Young playwrights learn how to write opera.
Workshop for learning new tools. Guide to build a story, drama progression, rhythm, and conflict.
René Chargoy / Gaceta UNAM.
Verónica Musalem gives a workshop in which she proposes new tools to write a contemporary opera script. During four sessions she works with young people who already have previous literary or musical productions. In the Multimedia Classroom of the Nezahualcóyotl Auditorium of the University Cultural Center she deals with how to build a conflictive story, the dramatic progression, and rhythm, because in opera, she says, ‘there needs to be a story to tell and the plot is important.’
Having written 34 plays and having 25 years as a writer, the playwright graduated from UNAM’s Philosophy and Letters Faculty specifies that to write an opera script you need to be aware of the following: ‘tell a strong story so your plot doesn’t dissolve; you need to understand that you’ll write a text for being sung, without an extensive length. You need to know that a performer can’t recite long sung texts and, therefore, you need to use poetic fragments with rhythm, cadence, musicality, and be aware of the fact that you’re writing for a composer who’ll put music into your text’.
Strong plots.
She says the traditional realism in an opera script is generally a failure, consequently, it’s necessary to explore new tendencies that can allow building strong plots to deal with themes such as war, love, and treason.

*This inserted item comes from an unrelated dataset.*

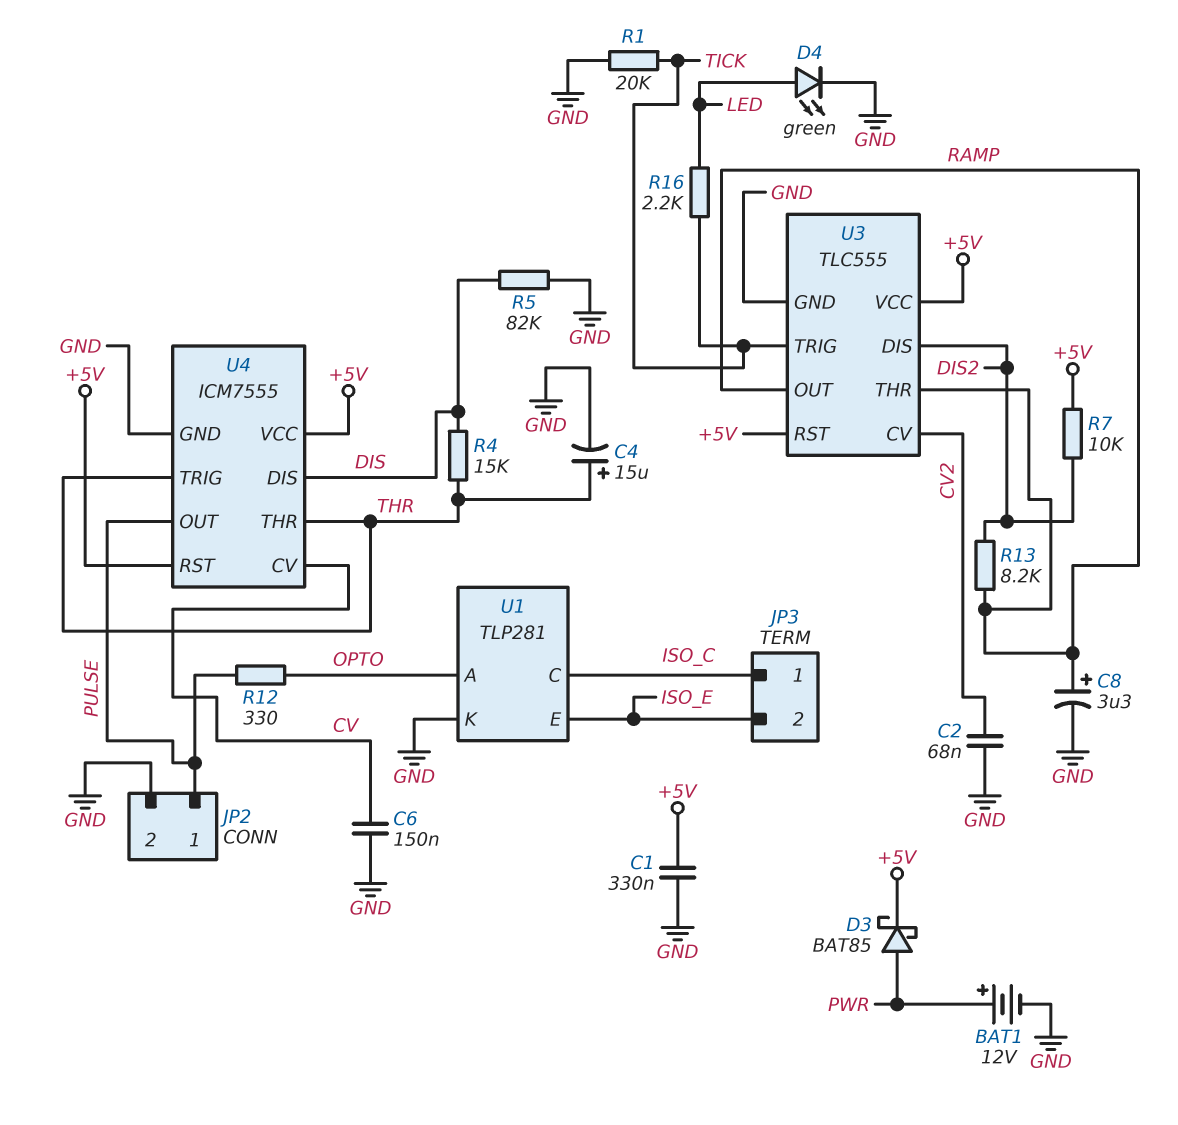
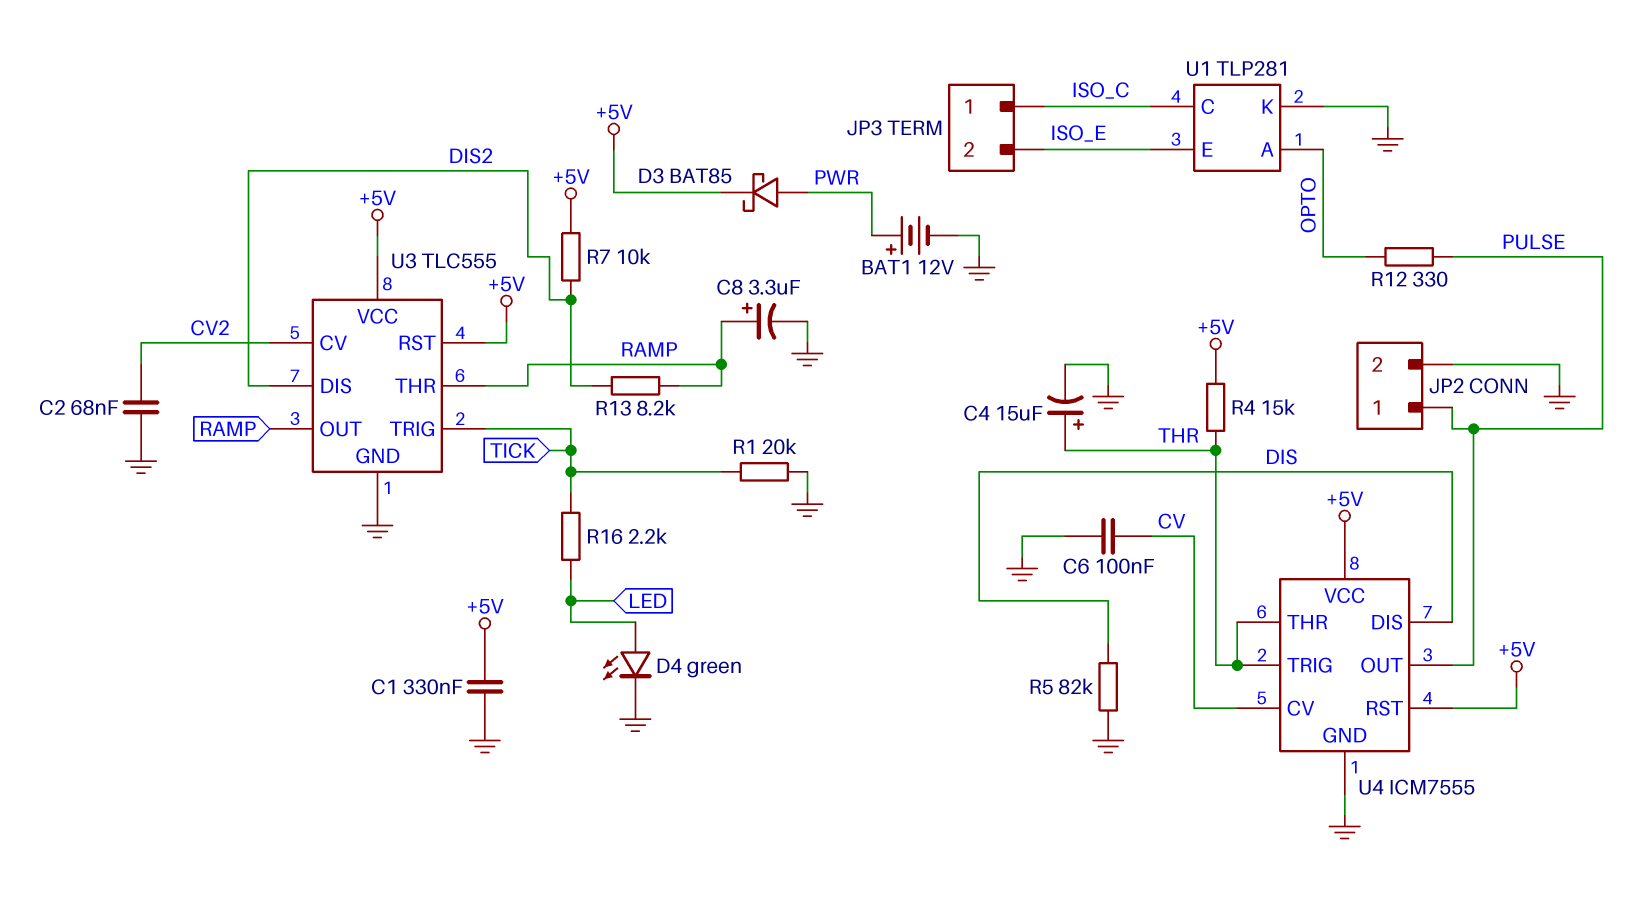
C6: 150nF (CV, GND) -> 100nF (CV, GND)
R4: 15k (DIS, THR) -> 15k (+5V, THR)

‘Words have their rhythm, melody, and cadence. It’s marvelous to realize it and start to see how you can play with the different languages of music, which you start to learn when there’s strong and honest communication with the composer and you start to get to know their style.
To create provocative fond characters, who are in movement, who search and want something, is one of the major challenges for any playwright. Musalem has it deeply clear and her opera script writing is built flawlessly. Owning 25 scripts and in process of one else. In 2005 as a part of the Music and Scene Festival, she wrote Lazos (Bonds), with music by Mariana Villanueva, as a result of a theater laboratory in which four playwrights were reunited to create musicalized texts with the narrative axis of Mexico City.
In 2009 she wrote El juego de los insectos (The insects’ game), with music by Federico Ibarra. In 2018 it premiered orchestrated in the Fine Arts Palace. In 2010 she wrote Antonieta, an opera about Antonieta Rivas Mercado, a highly dramatic character, with Ibarra’s music too. It opens the scene with her suicide in Notre Dame and it closes with it as well. It was an exhaustive investigation to arrive at her version of this famous woman while understanding her career.
Then a children’s opera called En la tumba de los dioses (At Gods’ grave) was made by the initiative of the stage director Luis Martín Solís, who specialized in drama for children and operas too. The composer was Ricardo Cortés. Recently she wrote Clitemnestra o el aullido de la noche (Clytemnestra or the night’s howl) for Jorge Torres Sáenz, in which love and betrayal are dealt. The story takes place in a refugee camp in the desert.
Early this year she collaborated again with Federico Ibarra to create Las brujas de Salem (Salem’s witches), a free version script. She has already outlined the characters: two female painters, one lives in Paris, the other one, in Mexico.
Young writers and musicians will be attracted by the discovery of opera’s narrative. They will learn how to write scripts in which dramatic action, singing, and musical accompaniment will harmonize together, through this workshop that will take place during the IM-PULSO Festival 2018. The experience promises to be a ‘bel canto d’amore’ for writing.